Yurttaşlar ve Brüksel izlemekle mi yetinecek?
Válasz Online, Macaristan’ın bu düzenlemelerle nihayet Rusya modeline benzer bir otokratik devlete dönüşeceği kanısında:
“Bu yasa kabul edilirse, Macaristan resmen bir otokrasi hâline gelecek. … Bu yasa kabul edilirse, geriye iki soru kalacak: Birincisi, Macar halkı keyfi bir yönetim altında yaşamayı istiyor mu? İkincisi ise, Avrupa Birliği gerçekten de yıl 2025 olmuşken, üyelerinden birinde Rus usulü bir otokrasinin son taşının döşenmesini biçare izleyecek kadar zayıf bir yapı mı?”
Topluma büyük bedeller ödetilecek
Psikolog Dávid Szél, Telex’te sivil toplum kuruluşlarının yaptıklarını başka kimselerin başaramayacağına dikkat çekiyor:
“Tek tek insanlarla faaliyetleri engellenen bu kuruluşlar değil de kim ilgilenecek? … İki çocuğuyla yoksulluk içinde yaşayan, evini tahliye etmesi tehdidiyle karşı karşıya kalan ve avukat tutacak parası olmayan bir anneye hukuki desteği Sokak Hukukçuları Derneği değil de kim verecek?
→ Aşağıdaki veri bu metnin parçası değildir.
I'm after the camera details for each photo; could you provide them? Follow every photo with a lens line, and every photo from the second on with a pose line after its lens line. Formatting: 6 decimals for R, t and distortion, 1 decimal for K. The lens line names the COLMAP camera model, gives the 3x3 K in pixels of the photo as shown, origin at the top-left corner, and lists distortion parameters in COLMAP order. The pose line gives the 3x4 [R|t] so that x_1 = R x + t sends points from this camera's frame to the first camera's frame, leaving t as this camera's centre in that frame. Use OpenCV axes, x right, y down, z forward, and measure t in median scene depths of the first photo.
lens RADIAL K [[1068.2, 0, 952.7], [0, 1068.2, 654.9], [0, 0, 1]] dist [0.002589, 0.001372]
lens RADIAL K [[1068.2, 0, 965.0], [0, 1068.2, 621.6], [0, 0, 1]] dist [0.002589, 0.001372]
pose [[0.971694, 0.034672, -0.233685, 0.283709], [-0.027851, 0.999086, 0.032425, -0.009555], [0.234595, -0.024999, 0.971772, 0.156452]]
Devletin batarya fabrikası kurmak istediği bölgede çevresel etki değerlendirmesini Hava Eylem Grubu değil de kim gerçekleştirecek? Hiç kimse. İnsanlar kendi hallerine terk edilecek ve bunun da toplum açısından doğuracağı ağır bedelleri öngörmesi şimdiden mümkün.”
Muhalefet yurtseverlerin sesini kısmak istiyor
Hükümet yanlısı Magyar Nemzet, muhalefetin de medyaya yönelik benzer yasakçı niyetler taşıdığını öne sürüyor:
“Daha dört yıl önce, [muhalefetteki] Momentum partisinin eski burnu büyük lideri András Fekete-Győr gazetecilerin mesleklerini icra etmelerini yasaklayacağını ilan etmişti. … Ve bunun üzerinden bir yıl dahi geçmeden, yeni sahte ‘mesih’ Péter Magyar da şöyle demişti: ‘Artık yeter! Seçmenlerimiz yalnızca siyasi seçkinlerin değil, onların medyasında çalışanların da koltuklarından edilmesini istiyor.’ … Yurt dışı desteğiyle eski güzel günlerine dönmeyi ve yurtseverlere ders vermeyi umuyorlar. Ama bunda muvaffak olamayacaklar.”